Set exercise A
Output the passage of the amplifier hum discussion starting at "It was determined" and ending at "need a choke?", copied word for word.

Provided text
/---

It was determined earlier by removing the driver tube that the hum is power supply related. If this is indeed the case no amount of shielding will fix it. It was stated in post #5 here, that a choke in the power supply will likely be needed since the builder is in a 50 Hz country:
Do I really need a choke?
There is one other possibility that I forgot to mention. Remove the output tubes from the amp and turn the amp on. I there is still hum, it's from magnetic coupling between the power transformer and the OPT's, since without the tubes there is no other path into the OPT.
I agree that tube amp circuitry in open air is not safe, however it can be successful. I have built several tube amps in wood or Lexan boxes with no metal. The electrical parts do need to be covered as to prevent shocks.
The Lexan amp seen here is dead quiet when connected to 106 dB Lowther based horn speakers. So is the "open air" test SSE. The results might have been different on a 50 Hz power source.

\---

Record excerpts
/---

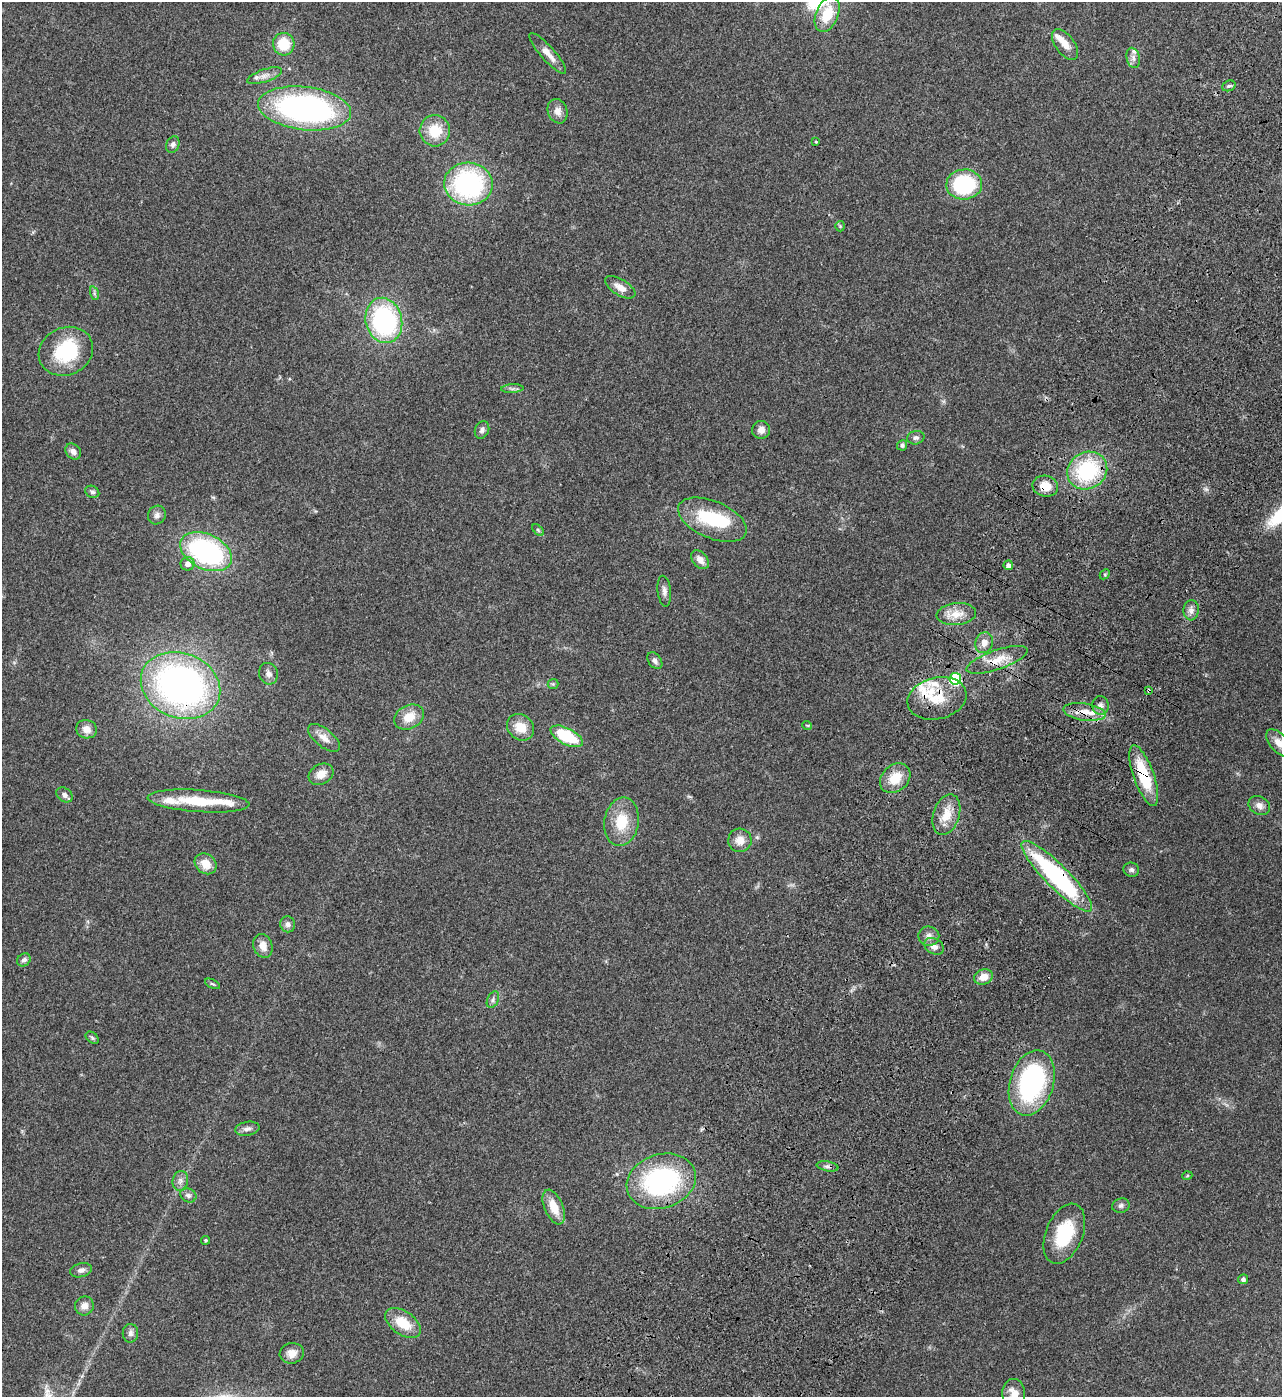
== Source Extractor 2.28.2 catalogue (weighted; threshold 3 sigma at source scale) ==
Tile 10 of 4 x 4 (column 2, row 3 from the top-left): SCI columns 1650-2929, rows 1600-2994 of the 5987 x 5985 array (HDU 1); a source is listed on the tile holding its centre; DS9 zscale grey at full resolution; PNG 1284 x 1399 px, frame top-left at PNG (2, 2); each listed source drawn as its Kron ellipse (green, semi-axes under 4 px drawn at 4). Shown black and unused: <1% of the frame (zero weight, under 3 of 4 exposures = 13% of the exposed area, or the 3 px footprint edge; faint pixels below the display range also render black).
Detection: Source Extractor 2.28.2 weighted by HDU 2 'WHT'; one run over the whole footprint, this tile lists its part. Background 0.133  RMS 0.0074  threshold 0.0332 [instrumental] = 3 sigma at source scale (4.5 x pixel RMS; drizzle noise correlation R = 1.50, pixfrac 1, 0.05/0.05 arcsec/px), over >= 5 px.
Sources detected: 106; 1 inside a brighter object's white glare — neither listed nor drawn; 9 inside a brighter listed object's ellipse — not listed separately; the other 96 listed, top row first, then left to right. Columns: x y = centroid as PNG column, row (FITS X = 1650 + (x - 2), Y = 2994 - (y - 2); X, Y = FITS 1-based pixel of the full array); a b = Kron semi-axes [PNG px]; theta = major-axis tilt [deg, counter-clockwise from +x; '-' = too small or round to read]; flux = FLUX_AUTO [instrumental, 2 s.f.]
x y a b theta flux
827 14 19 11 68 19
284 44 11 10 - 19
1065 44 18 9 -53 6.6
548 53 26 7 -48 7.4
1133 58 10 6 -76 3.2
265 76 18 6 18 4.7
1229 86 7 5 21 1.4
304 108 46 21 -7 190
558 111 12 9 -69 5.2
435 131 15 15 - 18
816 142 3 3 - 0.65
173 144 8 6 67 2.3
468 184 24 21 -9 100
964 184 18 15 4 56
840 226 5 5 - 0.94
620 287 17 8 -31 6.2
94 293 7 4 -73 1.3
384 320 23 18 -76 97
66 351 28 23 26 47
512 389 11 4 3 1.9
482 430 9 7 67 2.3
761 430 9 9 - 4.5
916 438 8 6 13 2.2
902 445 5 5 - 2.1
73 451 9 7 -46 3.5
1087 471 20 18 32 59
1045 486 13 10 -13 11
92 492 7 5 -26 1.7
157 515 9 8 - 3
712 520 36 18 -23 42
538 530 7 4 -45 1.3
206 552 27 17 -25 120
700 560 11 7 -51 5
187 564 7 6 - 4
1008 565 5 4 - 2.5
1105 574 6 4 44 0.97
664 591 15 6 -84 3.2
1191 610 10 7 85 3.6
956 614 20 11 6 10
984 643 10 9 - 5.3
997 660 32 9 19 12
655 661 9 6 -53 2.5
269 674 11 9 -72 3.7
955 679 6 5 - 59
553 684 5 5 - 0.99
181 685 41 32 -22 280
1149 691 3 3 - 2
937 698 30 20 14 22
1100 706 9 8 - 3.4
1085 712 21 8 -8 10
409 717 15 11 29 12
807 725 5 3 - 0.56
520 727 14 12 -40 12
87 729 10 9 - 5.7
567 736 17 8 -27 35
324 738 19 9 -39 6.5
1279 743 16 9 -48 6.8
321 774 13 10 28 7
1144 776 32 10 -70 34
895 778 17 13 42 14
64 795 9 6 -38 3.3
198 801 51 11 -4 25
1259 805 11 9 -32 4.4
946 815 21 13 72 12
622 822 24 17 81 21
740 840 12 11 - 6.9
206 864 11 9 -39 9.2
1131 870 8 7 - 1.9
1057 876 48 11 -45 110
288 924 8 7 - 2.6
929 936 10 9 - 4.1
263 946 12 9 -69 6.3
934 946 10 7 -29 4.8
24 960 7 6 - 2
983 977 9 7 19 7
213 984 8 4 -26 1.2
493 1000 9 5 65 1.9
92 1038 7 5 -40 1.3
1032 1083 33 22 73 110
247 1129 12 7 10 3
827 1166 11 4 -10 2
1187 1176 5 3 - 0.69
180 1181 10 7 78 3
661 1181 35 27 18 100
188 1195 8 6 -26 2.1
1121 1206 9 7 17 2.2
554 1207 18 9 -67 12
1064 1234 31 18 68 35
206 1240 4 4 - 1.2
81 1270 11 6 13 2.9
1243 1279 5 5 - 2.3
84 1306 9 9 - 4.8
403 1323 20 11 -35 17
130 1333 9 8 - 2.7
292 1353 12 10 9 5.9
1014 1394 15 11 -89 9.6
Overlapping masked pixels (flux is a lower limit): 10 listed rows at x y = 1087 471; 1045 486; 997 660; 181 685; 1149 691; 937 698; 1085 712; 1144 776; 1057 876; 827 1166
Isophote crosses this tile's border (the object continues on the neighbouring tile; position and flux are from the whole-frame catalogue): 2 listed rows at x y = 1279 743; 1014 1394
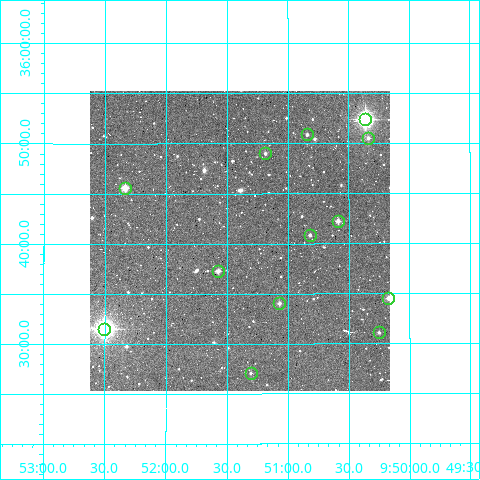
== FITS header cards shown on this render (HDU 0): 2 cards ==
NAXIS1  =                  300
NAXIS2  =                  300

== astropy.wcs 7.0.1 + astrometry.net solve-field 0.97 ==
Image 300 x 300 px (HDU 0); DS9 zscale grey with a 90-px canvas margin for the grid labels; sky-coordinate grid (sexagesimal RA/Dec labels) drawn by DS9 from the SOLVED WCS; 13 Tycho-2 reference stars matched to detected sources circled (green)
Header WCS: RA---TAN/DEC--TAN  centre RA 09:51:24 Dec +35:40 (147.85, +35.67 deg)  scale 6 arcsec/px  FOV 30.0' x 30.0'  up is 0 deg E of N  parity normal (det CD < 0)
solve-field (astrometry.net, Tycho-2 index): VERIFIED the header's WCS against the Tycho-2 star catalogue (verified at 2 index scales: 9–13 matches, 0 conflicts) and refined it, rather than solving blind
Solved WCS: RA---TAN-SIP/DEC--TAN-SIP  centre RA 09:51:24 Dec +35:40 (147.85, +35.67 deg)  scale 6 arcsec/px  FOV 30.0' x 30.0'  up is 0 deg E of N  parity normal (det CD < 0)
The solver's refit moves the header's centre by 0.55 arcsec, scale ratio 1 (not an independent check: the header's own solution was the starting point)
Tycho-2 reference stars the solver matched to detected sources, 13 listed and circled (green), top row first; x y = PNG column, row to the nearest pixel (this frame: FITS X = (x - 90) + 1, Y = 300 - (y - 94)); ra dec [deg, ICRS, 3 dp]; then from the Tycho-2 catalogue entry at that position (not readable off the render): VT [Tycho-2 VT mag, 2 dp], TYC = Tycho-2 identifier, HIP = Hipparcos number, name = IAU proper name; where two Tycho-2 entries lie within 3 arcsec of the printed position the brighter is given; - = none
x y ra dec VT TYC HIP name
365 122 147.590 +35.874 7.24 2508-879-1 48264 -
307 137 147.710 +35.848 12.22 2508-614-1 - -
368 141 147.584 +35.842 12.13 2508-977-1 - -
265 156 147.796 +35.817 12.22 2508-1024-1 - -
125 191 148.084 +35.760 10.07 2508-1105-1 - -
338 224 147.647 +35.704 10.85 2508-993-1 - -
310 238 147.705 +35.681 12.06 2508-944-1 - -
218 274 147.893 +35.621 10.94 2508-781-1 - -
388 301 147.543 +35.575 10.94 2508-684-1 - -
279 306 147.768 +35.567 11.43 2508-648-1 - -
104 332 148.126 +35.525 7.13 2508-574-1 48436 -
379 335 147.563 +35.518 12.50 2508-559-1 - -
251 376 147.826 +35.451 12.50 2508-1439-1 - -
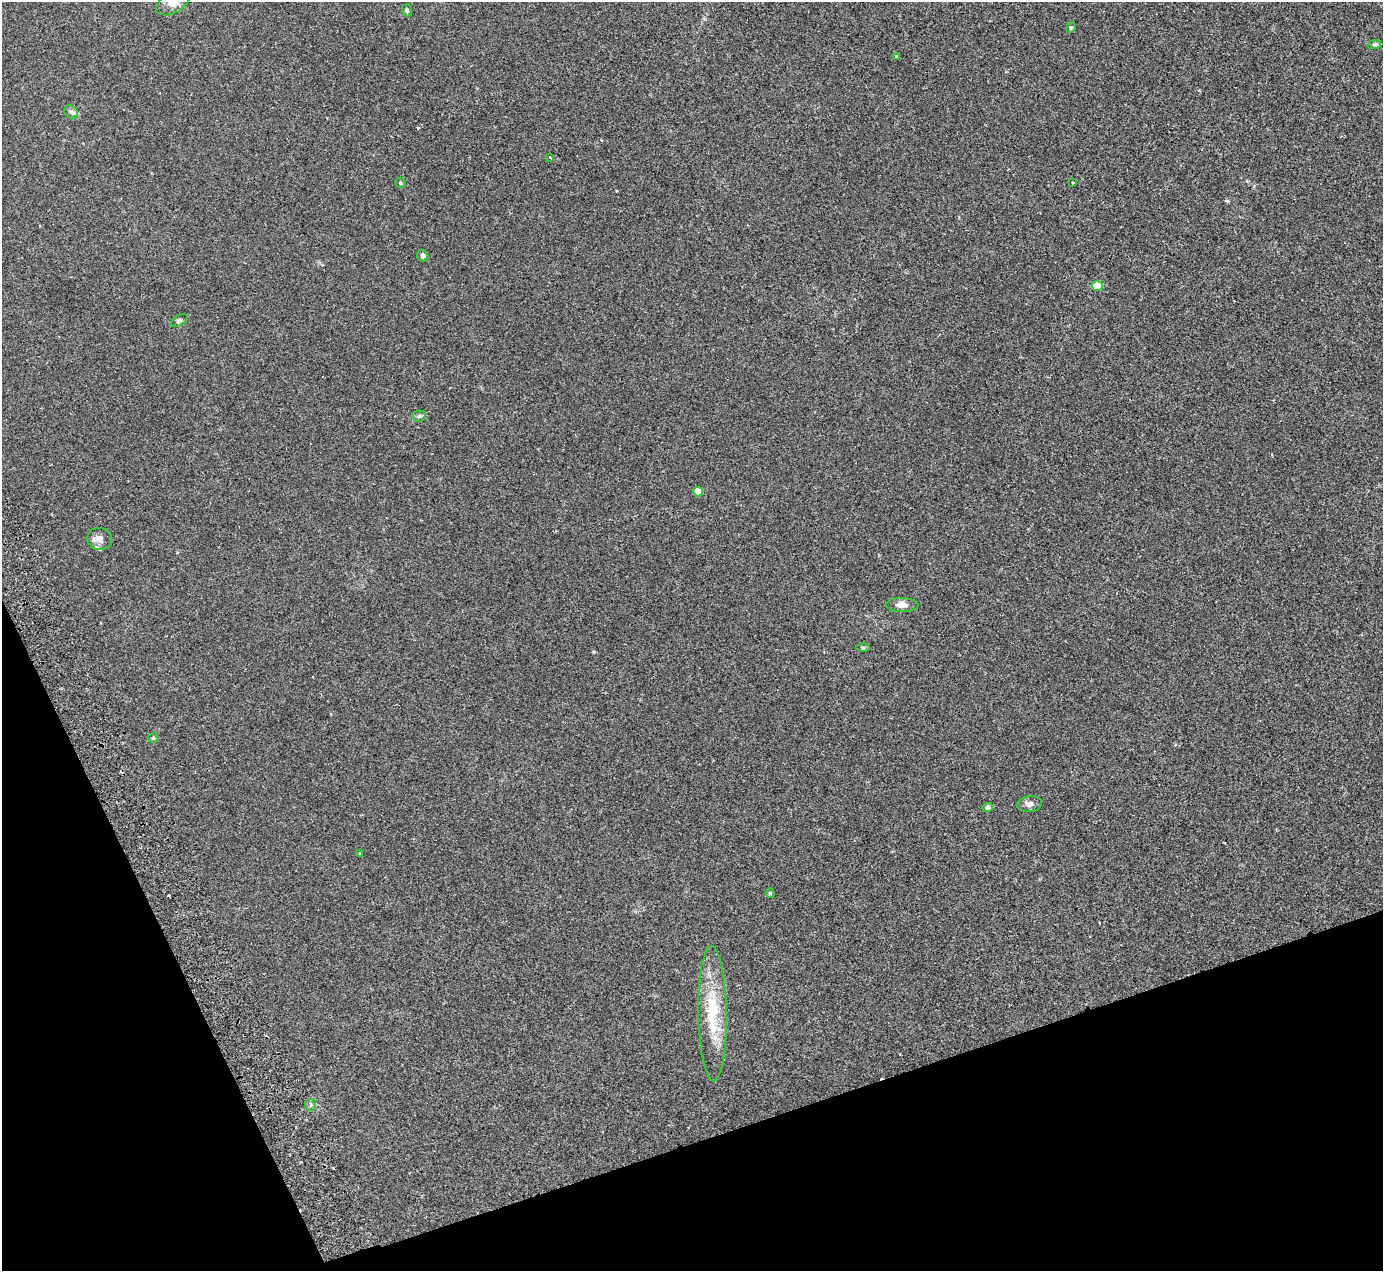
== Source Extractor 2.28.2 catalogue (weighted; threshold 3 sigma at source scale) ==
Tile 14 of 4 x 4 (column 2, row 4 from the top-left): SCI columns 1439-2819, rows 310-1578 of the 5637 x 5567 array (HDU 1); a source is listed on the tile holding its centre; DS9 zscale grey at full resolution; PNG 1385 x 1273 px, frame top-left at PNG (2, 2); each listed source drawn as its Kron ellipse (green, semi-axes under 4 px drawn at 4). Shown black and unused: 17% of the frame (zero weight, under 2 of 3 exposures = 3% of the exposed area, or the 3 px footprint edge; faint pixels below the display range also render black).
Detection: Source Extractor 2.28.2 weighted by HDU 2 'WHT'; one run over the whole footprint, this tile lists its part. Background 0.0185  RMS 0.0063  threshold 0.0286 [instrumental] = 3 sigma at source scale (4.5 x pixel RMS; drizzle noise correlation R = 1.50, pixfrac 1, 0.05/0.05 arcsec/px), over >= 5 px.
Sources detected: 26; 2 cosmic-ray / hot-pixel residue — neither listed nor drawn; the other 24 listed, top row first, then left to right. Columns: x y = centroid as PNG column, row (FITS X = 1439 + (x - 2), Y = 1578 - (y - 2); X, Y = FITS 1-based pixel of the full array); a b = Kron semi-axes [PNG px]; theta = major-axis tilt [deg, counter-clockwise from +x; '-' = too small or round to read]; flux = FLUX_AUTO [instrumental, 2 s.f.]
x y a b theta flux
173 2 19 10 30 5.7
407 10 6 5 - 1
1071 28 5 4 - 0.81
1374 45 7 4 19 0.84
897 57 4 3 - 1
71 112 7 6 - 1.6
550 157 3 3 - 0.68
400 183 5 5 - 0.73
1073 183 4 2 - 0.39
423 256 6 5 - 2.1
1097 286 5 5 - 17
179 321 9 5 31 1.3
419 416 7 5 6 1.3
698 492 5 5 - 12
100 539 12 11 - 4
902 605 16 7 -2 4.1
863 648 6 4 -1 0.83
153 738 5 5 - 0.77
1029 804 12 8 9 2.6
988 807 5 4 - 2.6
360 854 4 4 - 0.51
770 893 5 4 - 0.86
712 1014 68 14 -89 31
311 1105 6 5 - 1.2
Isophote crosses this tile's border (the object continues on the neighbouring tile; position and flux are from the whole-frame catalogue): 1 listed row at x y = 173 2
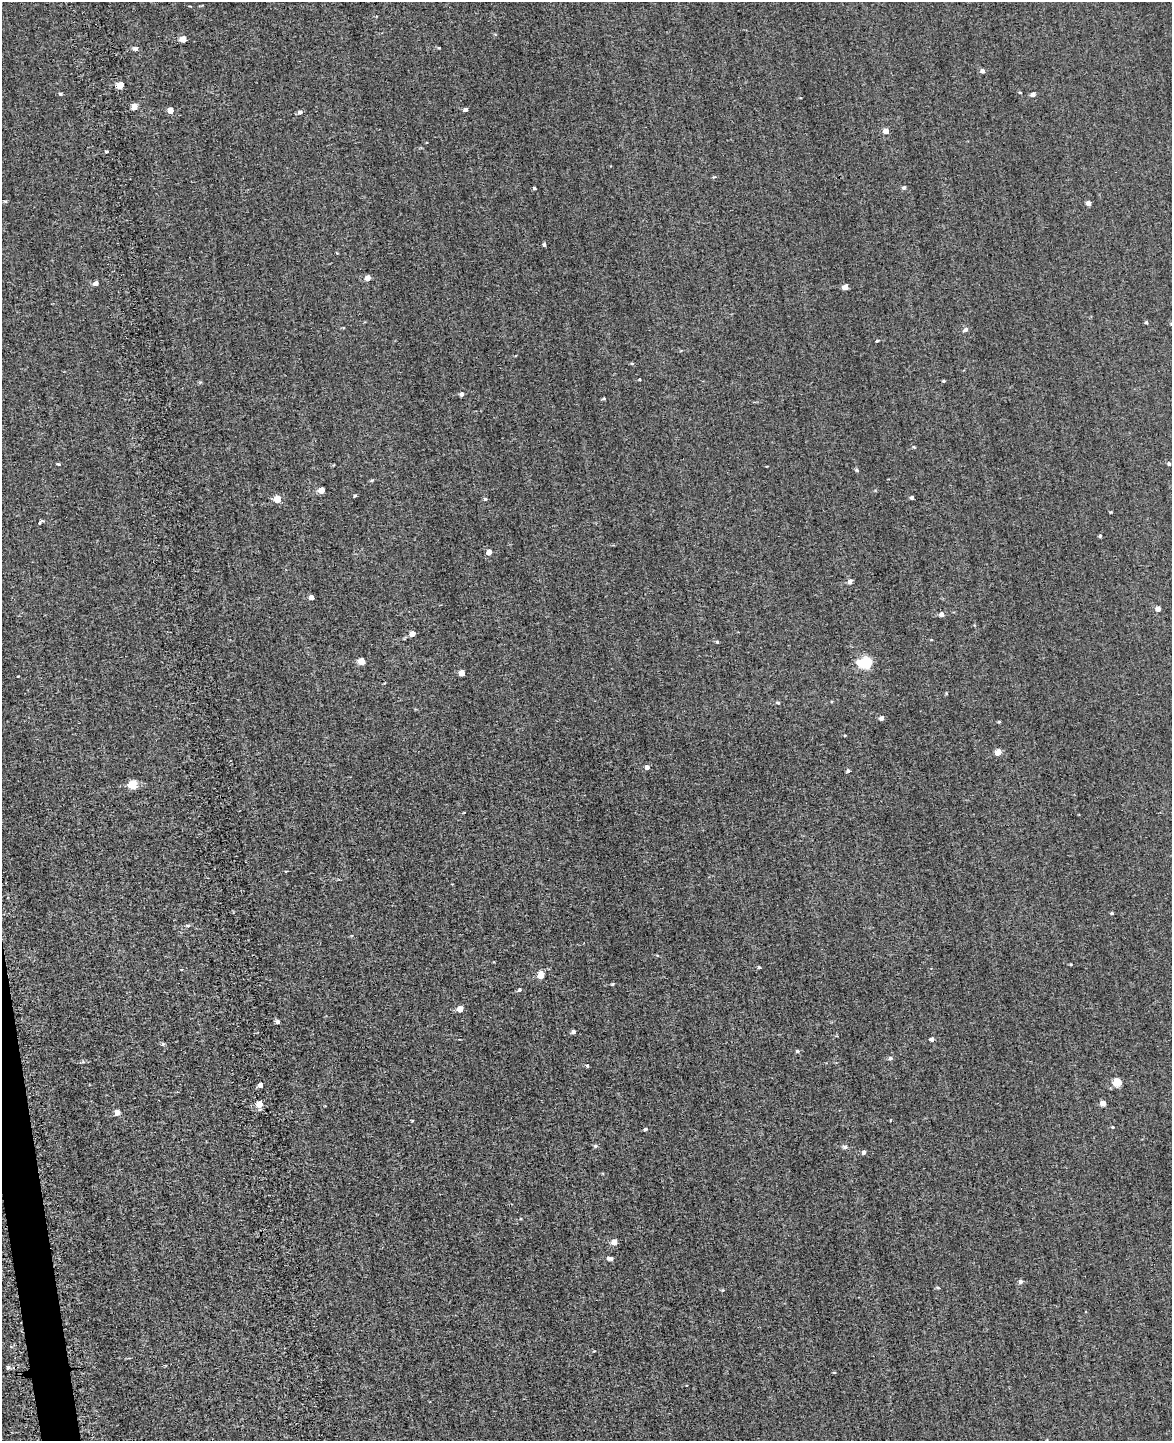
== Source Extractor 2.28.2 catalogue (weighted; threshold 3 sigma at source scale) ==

\---

Set exercise B
Return the lines of the records starting at the line that contains "FITS header cards" and ending at the line that contains "Image 300 x", both included, reproduced verbatim.

Exercise output A
It was determined earlier by removing the driver tube that the hum is power supply related. If this is indeed the case no amount of shielding will fix it. It was stated in post #5 here, that a choke in the power supply will likely be needed since the builder is in a 50 Hz country:
Do I really need a choke?

Exercise output B
== FITS header cards shown on this render (HDU 0): 2 cards ==
NAXIS1  =                  300
NAXIS2  =                  300

== astropy.wcs 7.0.1 + astrometry.net solve-field 0.97 ==
Image 300 x 300 px (HDU 0); DS9 zscale grey with a 90-px canvas margin for the grid labels; sky-coordinate grid (sexagesimal RA/Dec labels) drawn by DS9 from the SOLVED WCS; 13 Tycho-2 reference stars matched to detected sources circled (green)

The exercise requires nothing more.